Dimanche dernier, NZZ am Sonntag a affirmé que le Qatar avait orchestré une opération d’espionnage pour connaître le contenu d’une réunion informelle qui a eu lieu le 16 juin 2017 dans un hôtel de la capitale entre Lauber et le numéro un de la FIFA, Gianni Infantino. La réunion aurait eu lieu à l’hôtel Schweizerhof, qui appartient à des Qataris depuis 2009. Le Qatar aurait engagé un service secret américain pour influencer la politique de la FIFA, de peur que la Coupe du monde ne soit annulée en raison de critiques sur les droits de l’homme. Selon les recherches de l’Associated Press, il s’agirait de Global Risk Advisors, pour lesquels travaillent de nombreux anciens agents de la CIA. Michael Lauber exclut l’espionnage car il sait qu’un procureur peut être la cible d’espionnage et que les mesures de sécurité nécessaires sont en place, souligne-t-il.
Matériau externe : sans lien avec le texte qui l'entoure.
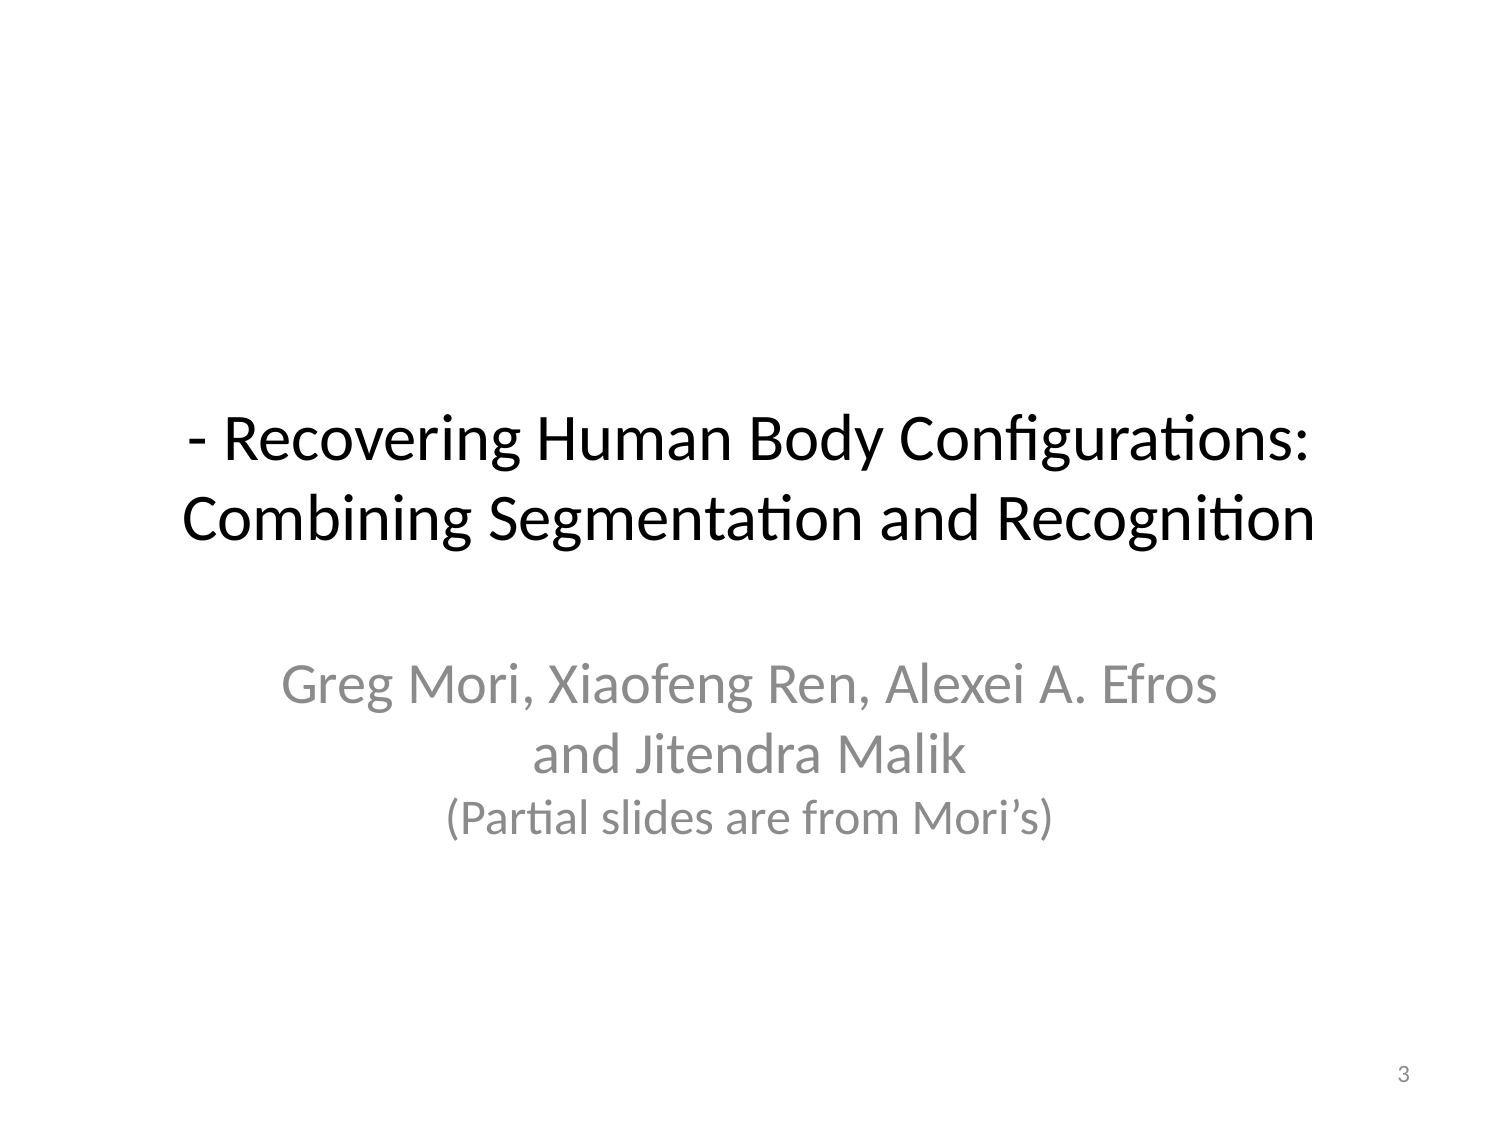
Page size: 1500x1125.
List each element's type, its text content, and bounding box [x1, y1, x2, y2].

slide_number 3 [1074, 1042, 1425, 1103]
title - Recovering Human Body Configurations: Combining Segmentation and Recognition [112, 262, 1388, 776]
subtitle Greg Mori, Xiaofeng Ren, Alexei A. Efros and Jitendra Malik (Partial slides are from Mori’s) [225, 637, 1275, 925]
Les documents cités par la NZZ dimanche indiquent que le service de renseignement avait déjà prévu une action pour influencer les enquêtes et « ML » en 2011. « L’authenticité des papiers, qui doivent être datés de décembre 2011, doit toujours être remise en question », a déclaré Michael Lauber dans une interview au Tages-Anzeiger publiée samedi. Leur auteur présumé prétend depuis un an et demi que les documents sont falsifiés. De plus, selon l’ancien magistrat, plusieurs aspects n’avaient aucun sens. « Je n’ai jamais été impliqué dans quoi que ce soit d’illégal, que ce soit depuis le Qatar ou depuis n’importe quel autre pays », dit-il. « Comment et avec quoi ai-je pu être victime de chantage ? »
Par ailleurs, Michael Lauber venait d’être élu procureur fédéral fin 2011, mais n’avait pas encore pris ses fonctions. Personne n’aurait pu deviner que quelques années plus tard, le parquet fédéral engagerait des poursuites pour irrégularités dans l’attribution de la Coupe du monde 2022 au pays arabe, qui a eu lieu en 2010. ‘Pourquoi aurais-je été recruté ? Au fond, la logique est fausse», plaide-t-il l’ancien juge d’instruction, qui a démissionné en août 2020, après que le Tribunal pénal fédéral eut critiqué sa gestion du corps. Il avait également été politiquement critiqué pour sa proximité avec les responsables de la FIFA.